In the nature there is a logic principle, an archetype of the beauty of the body. However, the logic principle for the soul is more beautiful than this of the nature because the principle of the soul is the source of the logic principle of nature (Plotinos, V.8). Climbing the hierarchy there is a creator who created the first logic principle for the beauty in the field of soul; and that principle is the nous (νους, mind) so that we climbed the hierarchy seeking for beauty following: nature (matter) – soul – nous (mind) by using for our examination the beauty of the nature that everyone can understand from his own experience. When we see the night sky with the stars and the galactic line and we believe that this is the most beautiful thing we will ever see, we have to think from what kind of enormous beauty this image derives, this image we see with our material eyes. Climb up the hierarchy and try to conceive it.
That beauty of the nature is good by all means and no one would ever say that this beauty is bad. Since we know that beauty is good we can use the matrix of Aristotle which is consisted of couples of principles initially developed by the Pythagoreans and includes the following 10 opposite couples. According to the matrix the good and thus beautiful belongs to the same column with infinite and light (and for this analysis, we will see only two out of ten principles).
On the contrary, the ugly can be found in the opposite column. According to the above, the image of a god can only be beautiful as the beauty that exists here, in the bodies and in nature, hides the archetype which is the cause for the beauty here but originates there, following the hierarchy of matter-soul-mind.
Plato in his Symposium says that the gods’ beauty is inconceivable. Nicely said because we can’t conceive that kind of beauty with our material body; the material body will understand a material beauty and a “mindly” body would conceive the beauty of the gods that are put in the field of mind. Plotinos writes that the beauty of the gods is due to the fact that they have nous (mind) and not that they have a body – and this comes in agreement with our previous statement. As gods have nous it is impossible that the one time they will think and act correctly and the other time wrong because they stand in their purity (Plotinos V.8) and light and there is not any blocking that will ever make them see something wrong, but they know everything and the truth and goodness for them is part of their essence.

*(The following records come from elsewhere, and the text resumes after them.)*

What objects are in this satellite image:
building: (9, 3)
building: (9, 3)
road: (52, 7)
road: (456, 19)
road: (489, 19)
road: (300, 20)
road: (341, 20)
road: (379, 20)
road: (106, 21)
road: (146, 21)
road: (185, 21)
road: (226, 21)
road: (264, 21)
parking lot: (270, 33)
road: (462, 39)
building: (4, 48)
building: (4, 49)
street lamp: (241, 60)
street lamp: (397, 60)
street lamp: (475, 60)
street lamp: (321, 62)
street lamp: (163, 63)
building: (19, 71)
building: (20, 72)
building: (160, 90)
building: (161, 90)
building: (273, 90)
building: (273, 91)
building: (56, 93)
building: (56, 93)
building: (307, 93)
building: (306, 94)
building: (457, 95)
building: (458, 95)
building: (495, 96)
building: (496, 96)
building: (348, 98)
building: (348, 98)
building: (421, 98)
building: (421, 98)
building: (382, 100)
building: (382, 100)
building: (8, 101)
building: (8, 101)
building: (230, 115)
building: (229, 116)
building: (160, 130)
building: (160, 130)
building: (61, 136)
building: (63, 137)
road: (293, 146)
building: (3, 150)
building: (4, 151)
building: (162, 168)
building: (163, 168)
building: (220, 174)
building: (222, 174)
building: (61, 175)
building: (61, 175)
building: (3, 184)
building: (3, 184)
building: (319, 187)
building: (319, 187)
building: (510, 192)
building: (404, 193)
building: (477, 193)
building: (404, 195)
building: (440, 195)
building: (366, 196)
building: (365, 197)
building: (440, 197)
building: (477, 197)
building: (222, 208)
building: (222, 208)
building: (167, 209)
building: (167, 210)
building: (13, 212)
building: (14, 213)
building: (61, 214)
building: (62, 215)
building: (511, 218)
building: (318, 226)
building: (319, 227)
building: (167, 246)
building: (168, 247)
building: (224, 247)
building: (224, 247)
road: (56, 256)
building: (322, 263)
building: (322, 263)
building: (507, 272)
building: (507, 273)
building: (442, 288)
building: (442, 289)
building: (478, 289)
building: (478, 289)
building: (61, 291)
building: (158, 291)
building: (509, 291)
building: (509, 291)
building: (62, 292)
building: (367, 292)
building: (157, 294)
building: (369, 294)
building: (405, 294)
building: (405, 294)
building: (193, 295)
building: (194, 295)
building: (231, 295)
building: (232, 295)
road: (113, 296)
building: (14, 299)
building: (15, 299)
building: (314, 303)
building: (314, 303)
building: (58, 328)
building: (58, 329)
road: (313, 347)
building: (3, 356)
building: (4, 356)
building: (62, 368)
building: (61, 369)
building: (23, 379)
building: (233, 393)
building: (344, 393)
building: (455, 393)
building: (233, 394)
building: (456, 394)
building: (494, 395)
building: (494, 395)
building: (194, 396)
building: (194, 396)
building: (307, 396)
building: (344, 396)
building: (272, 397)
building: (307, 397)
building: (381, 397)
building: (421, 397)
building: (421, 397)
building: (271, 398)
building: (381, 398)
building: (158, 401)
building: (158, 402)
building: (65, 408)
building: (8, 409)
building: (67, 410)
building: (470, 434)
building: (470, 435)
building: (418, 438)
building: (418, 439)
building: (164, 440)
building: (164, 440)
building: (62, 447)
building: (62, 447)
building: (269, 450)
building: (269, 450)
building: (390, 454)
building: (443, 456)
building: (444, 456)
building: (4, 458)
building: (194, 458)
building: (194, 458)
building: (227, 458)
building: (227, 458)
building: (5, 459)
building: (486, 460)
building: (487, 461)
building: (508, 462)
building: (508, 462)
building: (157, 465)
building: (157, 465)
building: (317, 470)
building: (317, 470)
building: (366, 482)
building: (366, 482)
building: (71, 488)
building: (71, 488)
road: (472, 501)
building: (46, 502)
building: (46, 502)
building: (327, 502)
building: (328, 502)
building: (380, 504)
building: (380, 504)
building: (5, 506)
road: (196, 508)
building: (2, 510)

When a person comes in touch with the nature which is beautiful because it is created originally by a divine creator, that person then contemplates that beauty until he reaches the memory of the archetype which is the cause for the beauty. The person reaches that memory because the person’s soul is connected with the other divine levels above him. Now the soul which is divine, perceives a hidden image inside it, an image of the god(s) who is perfect and beautiful. With that way the soul through the material eyes of the man contemplates a perfect creation, the nature, and the person sees a part of himself and of the beauty that he himself holds from the creator. He remembers what he had inside him and before the contemplation of the nature it was asleep. And the moment when this beauty fills us and calms us making us feel complete, we silently wish that this moment would stay forever. And what we wish to stay forever, it is always something good and beautiful. And the divine is eternal so that the eternal gods are good and beautiful as well.